Districts of Uruzgan Province
| District | Capital. | Population | Area | Pop. density | Notes |
| Shahidi Hassas |  | 66,695 | 2,261 | 30 |  |
| Chora |  | 72,276 | 2,189 | 33 |
| Deh Rawood |  | 69,213 | 1,360 | 51 |  |
| Khas Uruzgan |  | 63,904 | 2,821 | 23 |  |
| Tarinkot | Tarinkot | 116,359 | 1,974 | 59 |  |
| Uruzgan |  | 436,079 | 11,474 | 38 |  |

==Economy==
As of May 2014, the province was served by Tarinkot Airport which had regularly scheduled direct passenger service to Kabul.

==Demographics==

===Population===
As of 2020, the total population of the province is about 436,079. The province has an estimated 45,000 households, each with about six members on average.
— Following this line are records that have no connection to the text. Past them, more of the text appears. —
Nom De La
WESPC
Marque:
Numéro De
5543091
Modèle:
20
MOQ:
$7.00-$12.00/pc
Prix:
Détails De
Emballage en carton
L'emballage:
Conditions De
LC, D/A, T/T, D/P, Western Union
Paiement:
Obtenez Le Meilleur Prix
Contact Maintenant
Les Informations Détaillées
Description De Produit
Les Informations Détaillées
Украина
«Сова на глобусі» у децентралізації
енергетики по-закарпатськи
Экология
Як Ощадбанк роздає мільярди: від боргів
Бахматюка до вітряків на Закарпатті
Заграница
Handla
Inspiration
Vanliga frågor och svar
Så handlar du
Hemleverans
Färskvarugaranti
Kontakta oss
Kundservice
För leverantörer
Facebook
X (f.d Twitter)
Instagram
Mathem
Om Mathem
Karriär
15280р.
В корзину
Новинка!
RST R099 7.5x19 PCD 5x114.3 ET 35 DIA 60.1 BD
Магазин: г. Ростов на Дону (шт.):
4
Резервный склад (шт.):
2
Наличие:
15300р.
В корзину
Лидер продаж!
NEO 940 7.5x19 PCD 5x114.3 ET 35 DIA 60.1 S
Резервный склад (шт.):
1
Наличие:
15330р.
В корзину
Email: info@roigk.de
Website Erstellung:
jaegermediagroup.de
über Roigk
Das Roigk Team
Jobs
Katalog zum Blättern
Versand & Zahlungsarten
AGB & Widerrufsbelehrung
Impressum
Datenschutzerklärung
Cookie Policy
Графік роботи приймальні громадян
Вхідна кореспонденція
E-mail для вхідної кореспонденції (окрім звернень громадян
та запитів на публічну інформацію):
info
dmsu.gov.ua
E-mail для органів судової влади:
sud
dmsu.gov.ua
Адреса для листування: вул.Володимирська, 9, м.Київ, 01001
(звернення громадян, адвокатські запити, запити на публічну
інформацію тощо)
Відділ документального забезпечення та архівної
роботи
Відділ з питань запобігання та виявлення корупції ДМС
Population figures are from the Ministry of Rural Rehabilitation and Development, the Central Statistics Office Afghanistan, and the Liaison Office study 2009.

===Ethnicity, languages and religion===
The population of Uruzgan is predominantly Pashtun at around 90%, largely as a result of historical population policies and the creation of the province of Daikundi in 2004, which separated most Hazara-majority areas. Nowadays, Hazaras remain a smaller minority mainly in northern districts, alongside groups such as Sayeds, Tajiks, and Quraishis. The exact ethnic composition remains somewhat contested, as province boundaries and administrative control of districts have repeatedly shifted between Daikundi and Uruzgan, making clear majorities difficult to define and occasionally, like in the case of Gizab, contributing to political tension. Pashto is the dominant language across most of the province, while Persian dialects spoken within Hazara and other communities. Sunni Islam is prevailing among Pashtuns and Shia Islam among Hazaras.

Estimated ethnolinguistic and -religious composition
| Ethnicity | Pashtun | Persian-speaking people |  | Sources |
| Period | Hazara | non-Hazara |

| 2004–2021 (Islamic Republic) | 90 – 92% | 8 – 10% |  |  |
| 2020 EU | 1st | – | – |
| 2018 UN | 92% | 8% | – |
| 2015 NPS | ∅ | ∅ | – |
| 2012 FIC | 90% | – | – |
| 2011 UCD | majority | – | – |
| 2011 PRT | 90% | 10% |  |
| 2011 USA | 90% | 10% |  |
| 2010 CI | 91% | 8% | 1% |
| 2009 ISW | majority | significant minority | – |

| Legend: ∅: Ethnicity mentioned in source but not quantified; –: Ethnicity not mentioned specifically; Source abbreviations: Empirical sources: –, Government sources: EU – European Union Agency for Asylum, PRT – Provincial Reconstruction Team of the United States government, UN – United Nations Assistance Mission in Afghanistan, Editorial sources: CI – Clingendael Institute, FIC – Feinstein International Center, ISW – Institute for the Study of War, NPS – Naval Postgraduate School, UCD – University of California, Davis, USA – United States Army; |

===Education===
The overall literacy rate (6+ years of age) increased from 5% in 2005 to 17% in 2011.
The overall net enrollment rate (6–13 years of age) increased from 1% in 2005 to 49% in 2011.

===Health===
The percentage of households with clean drinking water increased from 8% in 2005 to 27% in 2011.
The percentage of births attended to by a skilled birth attendant increased from 6% in 2005 to 14% in 2011.